--- Data records Enclosed Below ---
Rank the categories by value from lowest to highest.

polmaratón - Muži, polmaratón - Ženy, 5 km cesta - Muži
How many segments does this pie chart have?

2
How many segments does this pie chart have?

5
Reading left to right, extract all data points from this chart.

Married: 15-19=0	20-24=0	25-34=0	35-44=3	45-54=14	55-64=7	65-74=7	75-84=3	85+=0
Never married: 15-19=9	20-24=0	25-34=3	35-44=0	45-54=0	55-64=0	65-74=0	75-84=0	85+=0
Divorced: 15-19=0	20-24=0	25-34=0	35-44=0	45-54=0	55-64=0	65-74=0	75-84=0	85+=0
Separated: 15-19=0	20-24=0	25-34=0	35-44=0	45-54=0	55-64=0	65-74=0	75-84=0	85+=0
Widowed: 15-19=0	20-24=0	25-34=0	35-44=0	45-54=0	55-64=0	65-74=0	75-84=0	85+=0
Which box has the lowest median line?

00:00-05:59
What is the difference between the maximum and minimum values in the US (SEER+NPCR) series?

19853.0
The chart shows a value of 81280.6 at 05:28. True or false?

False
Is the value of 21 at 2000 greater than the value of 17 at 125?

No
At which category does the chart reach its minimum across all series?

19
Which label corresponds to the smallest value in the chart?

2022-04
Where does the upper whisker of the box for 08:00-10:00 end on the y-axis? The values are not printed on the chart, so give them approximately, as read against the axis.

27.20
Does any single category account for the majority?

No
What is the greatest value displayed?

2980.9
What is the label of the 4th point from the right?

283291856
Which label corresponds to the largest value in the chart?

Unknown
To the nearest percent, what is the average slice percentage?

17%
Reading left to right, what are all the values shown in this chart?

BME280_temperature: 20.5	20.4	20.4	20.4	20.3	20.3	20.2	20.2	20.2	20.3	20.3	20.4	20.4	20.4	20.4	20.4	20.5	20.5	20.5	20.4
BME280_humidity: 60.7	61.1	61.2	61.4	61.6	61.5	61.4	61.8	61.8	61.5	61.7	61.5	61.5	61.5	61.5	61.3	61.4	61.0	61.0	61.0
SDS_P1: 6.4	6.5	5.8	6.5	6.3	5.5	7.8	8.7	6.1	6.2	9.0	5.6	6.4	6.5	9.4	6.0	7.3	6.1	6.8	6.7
--- End of Enclosed Data records ---
> _Exercise instructions_
Copy out every one of the entries above with no changes.

> _Solution to this exercise_
Rank the categories by value from lowest to highest.

polmaratón - Muži, polmaratón - Ženy, 5 km cesta - Muži
How many segments does this pie chart have?

2
How many segments does this pie chart have?

5
Reading left to right, extract all data points from this chart.

Married: 15-19=0	20-24=0	25-34=0	35-44=3	45-54=14	55-64=7	65-74=7	75-84=3	85+=0
Never married: 15-19=9	20-24=0	25-34=3	35-44=0	45-54=0	55-64=0	65-74=0	75-84=0	85+=0
Divorced: 15-19=0	20-24=0	25-34=0	35-44=0	45-54=0	55-64=0	65-74=0	75-84=0	85+=0
Separated: 15-19=0	20-24=0	25-34=0	35-44=0	45-54=0	55-64=0	65-74=0	75-84=0	85+=0
Widowed: 15-19=0	20-24=0	25-34=0	35-44=0	45-54=0	55-64=0	65-74=0	75-84=0	85+=0
Which box has the lowest median line?

00:00-05:59
What is the difference between the maximum and minimum values in the US (SEER+NPCR) series?

19853.0
The chart shows a value of 81280.6 at 05:28. True or false?

False
Is the value of 21 at 2000 greater than the value of 17 at 125?

No
At which category does the chart reach its minimum across all series?

19
Which label corresponds to the smallest value in the chart?

2022-04
Where does the upper whisker of the box for 08:00-10:00 end on the y-axis? The values are not printed on the chart, so give them approximately, as read against the axis.

27.20
Does any single category account for the majority?

No
What is the greatest value displayed?

2980.9
What is the label of the 4th point from the right?

283291856
Which label corresponds to the largest value in the chart?

Unknown
To the nearest percent, what is the average slice percentage?

17%
Reading left to right, what are all the values shown in this chart?

BME280_temperature: 20.5	20.4	20.4	20.4	20.3	20.3	20.2	20.2	20.2	20.3	20.3	20.4	20.4	20.4	20.4	20.4	20.5	20.5	20.5	20.4
BME280_humidity: 60.7	61.1	61.2	61.4	61.6	61.5	61.4	61.8	61.8	61.5	61.7	61.5	61.5	61.5	61.5	61.3	61.4	61.0	61.0	61.0
SDS_P1: 6.4	6.5	5.8	6.5	6.3	5.5	7.8	8.7	6.1	6.2	9.0	5.6	6.4	6.5	9.4	6.0	7.3	6.1	6.8	6.7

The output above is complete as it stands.